I had expected to use the phone to look things up in PDFs, so I installed Document Viewer (org.sufficientlysecure.viewer), but I've ended up barely using it. Maybe if I had a tablet or something else with a larger screen. (It did make a good emergency ebook viewer when I'd left my Kobo at home.)


  1. Posted by John Dallman at 10:01am on 16 June 2020

    The lack of SMB/CIFS/NFS clients seems to be part of the "doesn't need system administration" philosophy of Android. "You can't install device drivers" is another part of that, both of which are shared with iOS.

    At least Android doesn't have the iOS restriction that apps can't see each other's files.

  2. Posted by Dave D at 10:40am on 16 June 2020

    I did find an app 'keepscore' that lets you accumulate scores by just telling it what player X has earned.

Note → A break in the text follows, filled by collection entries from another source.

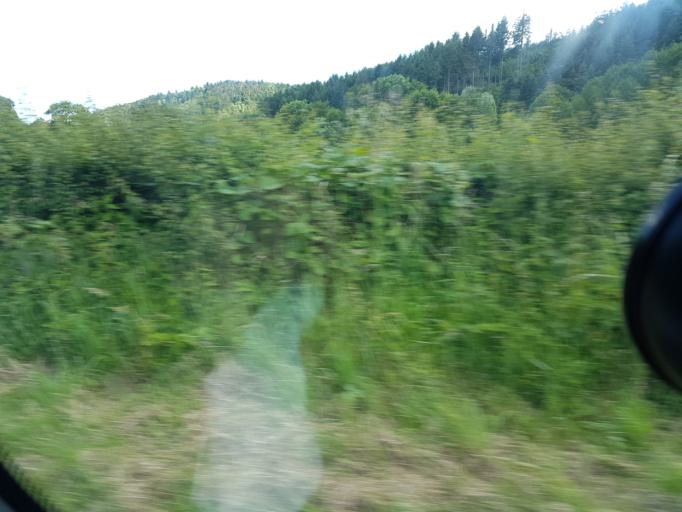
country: FR
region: Bourgogne
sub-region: Departement de la Cote-d'Or
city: Saulieu
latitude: 47.1437
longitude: 4.2073
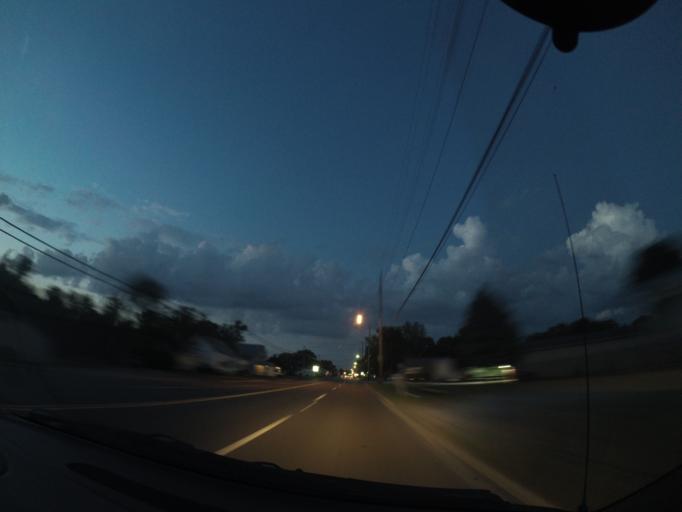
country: US
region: Ohio
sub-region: Ashtabula County
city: Ashtabula
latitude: 41.8505
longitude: -80.8241
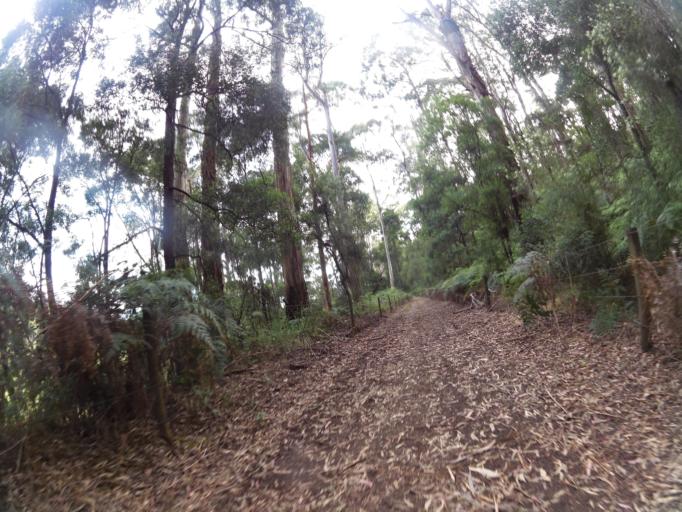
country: AU
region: Victoria
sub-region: Colac-Otway
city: Colac
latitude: -38.4966
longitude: 143.7329
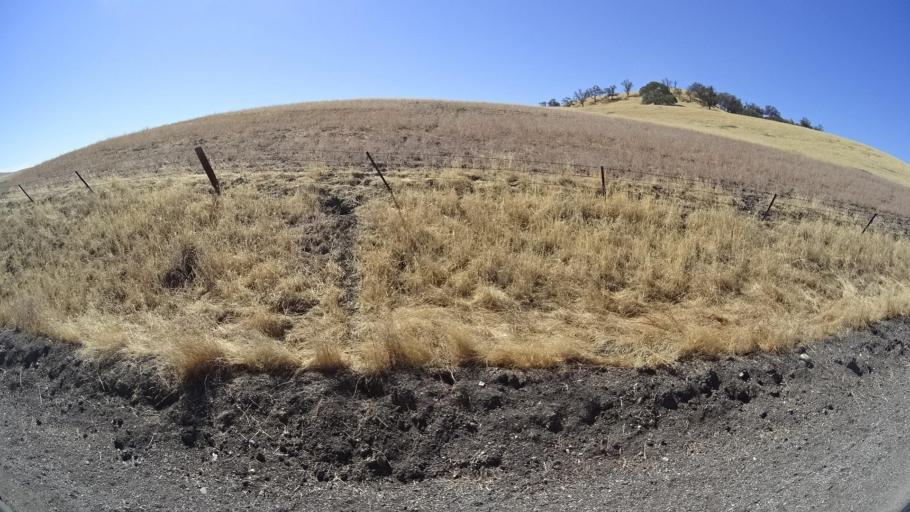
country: US
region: California
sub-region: San Luis Obispo County
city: San Miguel
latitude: 35.8110
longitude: -120.5405
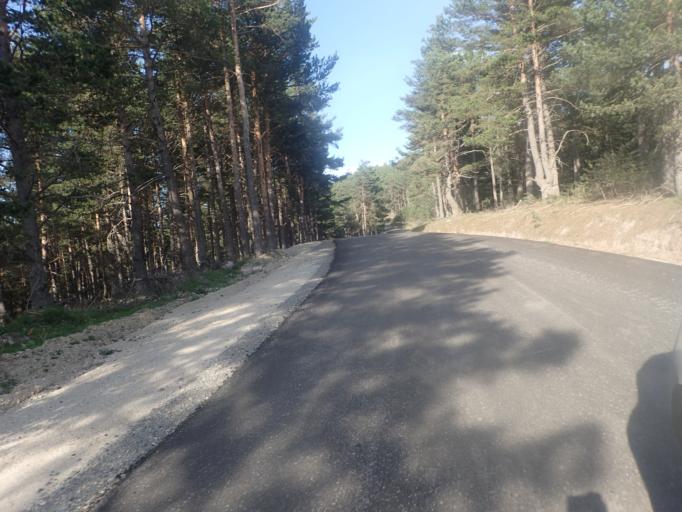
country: TR
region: Ordu
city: Mesudiye
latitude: 40.4010
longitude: 37.8477
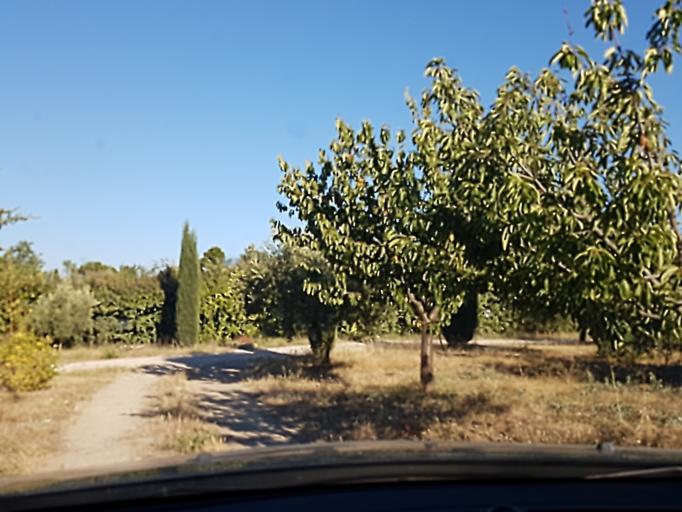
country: FR
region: Provence-Alpes-Cote d'Azur
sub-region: Departement des Bouches-du-Rhone
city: Eygalieres
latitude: 43.7664
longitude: 4.9282
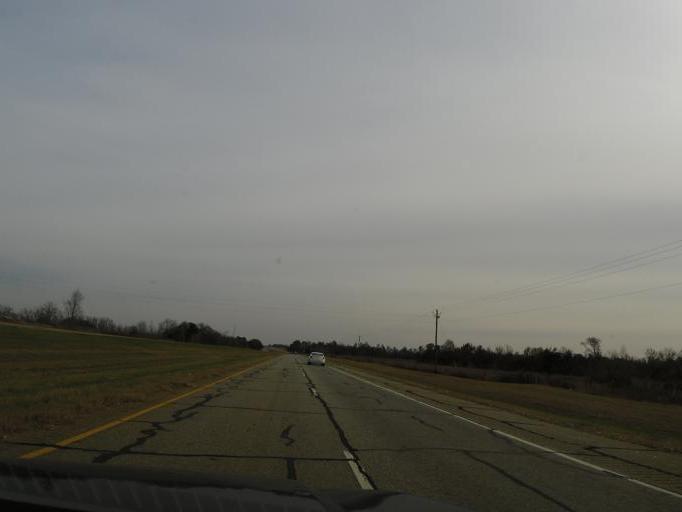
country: US
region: Georgia
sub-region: Seminole County
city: Donalsonville
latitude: 31.0693
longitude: -84.9470
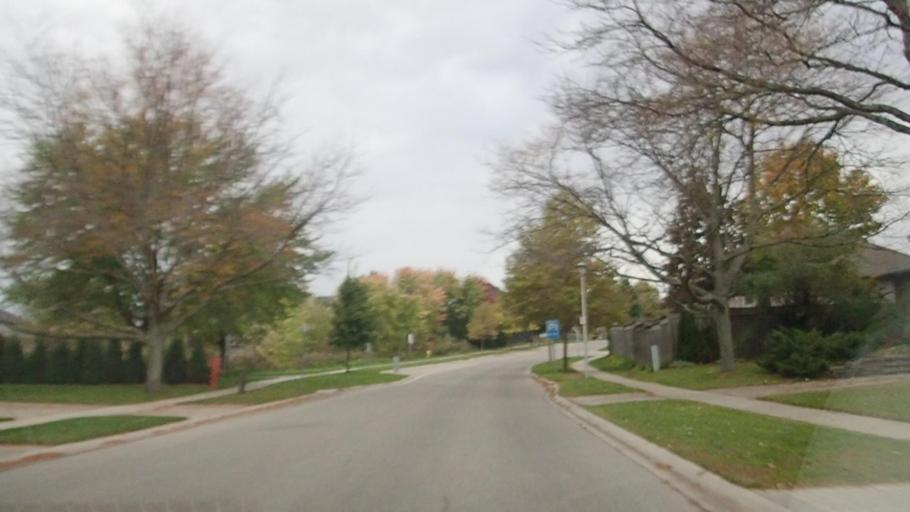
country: CA
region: Ontario
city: London
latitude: 43.0379
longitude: -81.2664
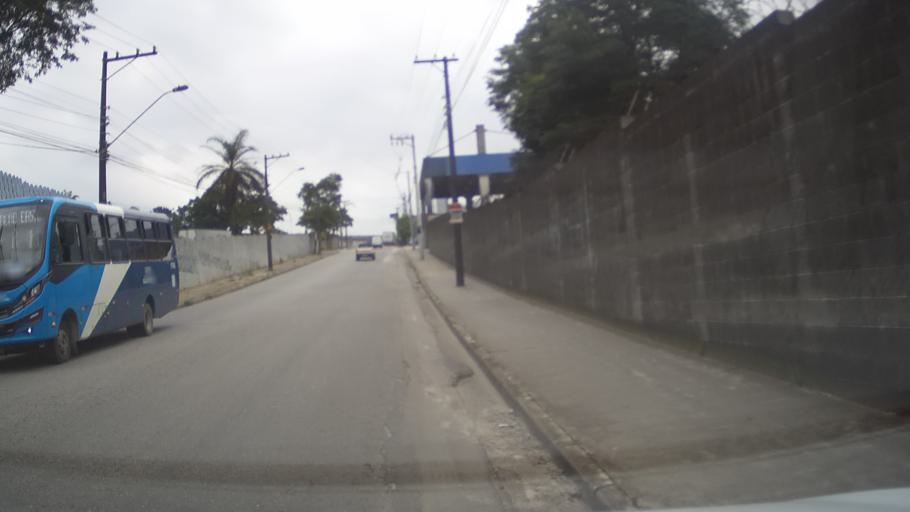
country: BR
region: Sao Paulo
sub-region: Itaquaquecetuba
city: Itaquaquecetuba
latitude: -23.4301
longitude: -46.3944
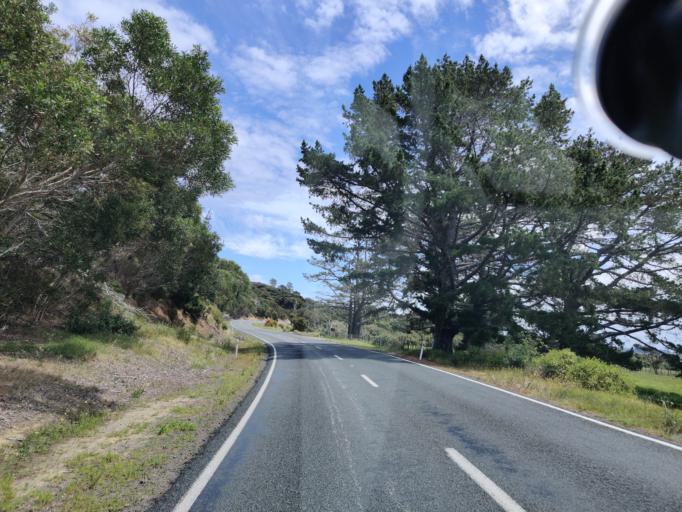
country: NZ
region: Northland
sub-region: Far North District
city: Kaitaia
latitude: -34.8044
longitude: 173.1138
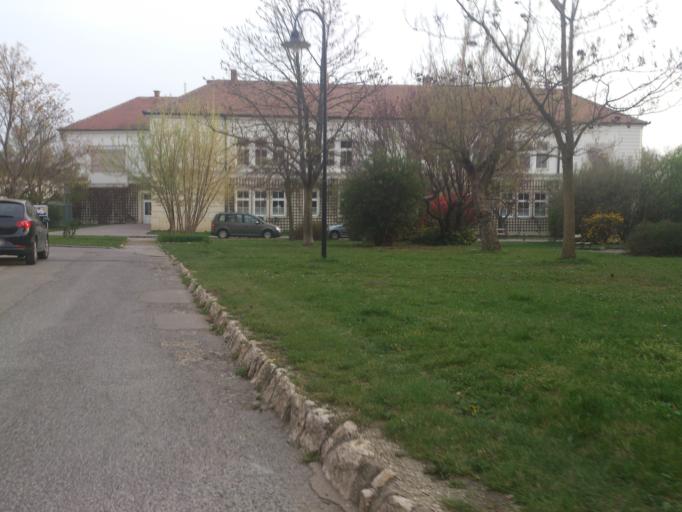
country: AT
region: Lower Austria
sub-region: Politischer Bezirk Mistelbach
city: Wolkersdorf im Weinviertel
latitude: 48.3826
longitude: 16.5198
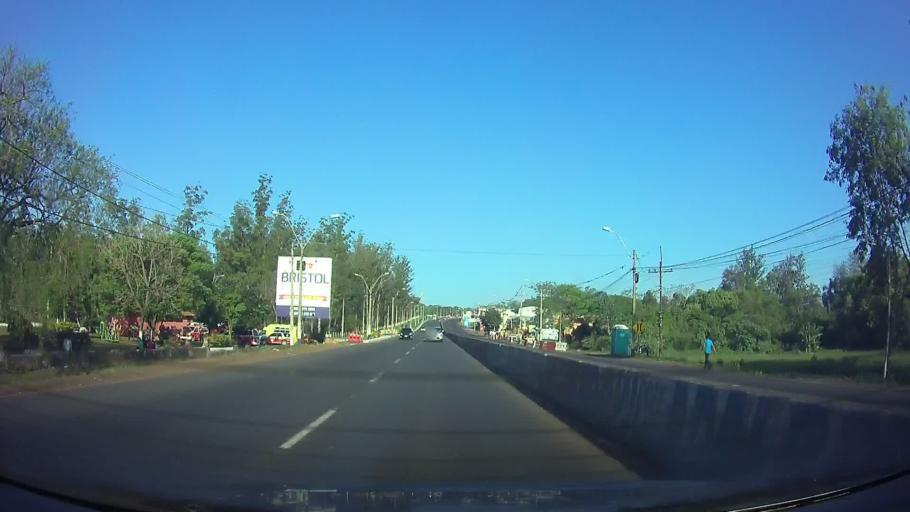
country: PY
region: Central
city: Capiata
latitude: -25.3584
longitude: -57.4366
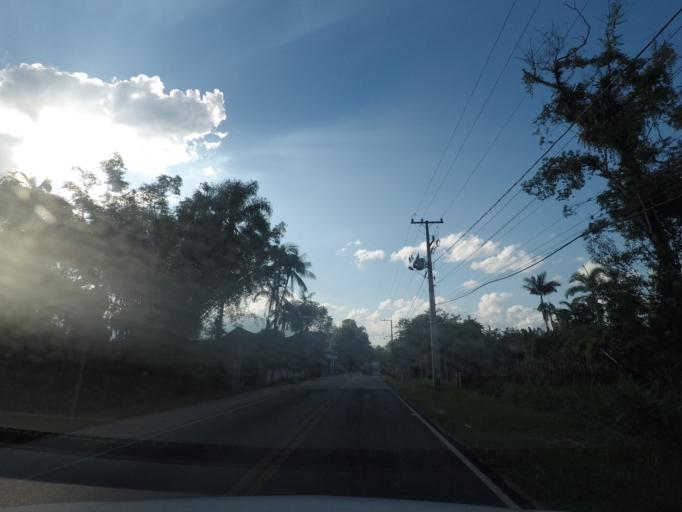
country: BR
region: Parana
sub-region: Antonina
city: Antonina
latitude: -25.4381
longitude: -48.8761
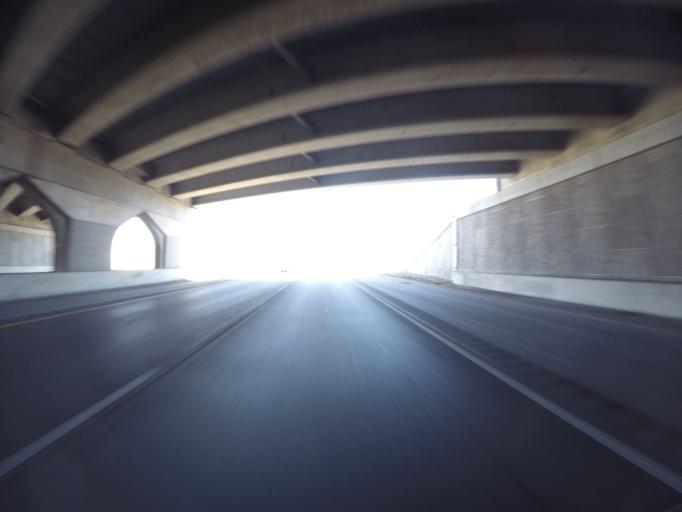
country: US
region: Nebraska
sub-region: Lancaster County
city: Lincoln
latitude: 40.8026
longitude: -96.7445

It has buttons to add fixed numbers like +1, +5, +10 (and it will accumulate the ones you press within an interval, so that the log shows a single addition), or you can hold something to pop up a box to input an arbitrary number. Unfortunately, (the version I have, at least) seems to then add double that number to the score :-( But it says it's open-source, so should be able to fix that if it isn't already.

    My phone is vintage - no updates beyond gingerbread - so I can't run any modern apps.

  3. Posted by RogerBW at 12:48pm on 16 June 2020

    John: yeah, which reminds me of the old Windows "contact your system administrator" messages. I am my system administrator, now show me some diagnostics.

    Some Android apps like to pretend that files don't exist at all. No, I won't save that debug log to plain text or copy it to the clipboard, I will Share it and some other program can accept it. As far as I can see this is more common on iOS.

    Dave: com.nolanlawson.keepscore? For me that gets the "older version of Android" warning, not a problem in itself; but the history box (to let you add again what you added last time) doesn't seem to do anything when tapped. Still, better than the others in that it tells you how much you're in the process of adding. Thanks.

  4. Posted by John Dallman at 04:30pm on 16 June 2020

    Roger: Yes, iOS likes to pretend that documents, pictures, music and films are the only kinds of files. Software written for both OSes tends to lowest common denominator.

    Dave: Thanks for mentioning keepscore, added. I also get "Older Android" but it works.

  5. Posted by Ian at 05:25pm on 16 June 2020

    Actually John, some of that has changed on iOS.

    The iOS13 Files app implementation can talk SMB and see other devices on the LAN. Plus inside it, you can set up direct access to cloud storage services (eg dropbox, google drive, onedrive etc) and also see local folders for each app.

    The latter means it's possible for the user to move files from one app to another and for modern apps that choose to implement iOS13 support to see the folders where other apps store files. iPads can also finally see and use USB storage too!

    It's still not ideal and a bit clunky.

    But in many ways it works better than the (differently bad) file system on Android.

    And it's infinitely better than the mess that is the Chrome OS local file system when you factor in the "Android inside another limited OS madness" that happens when you try and move files between Android apps and non-Android apps on Chrome OS.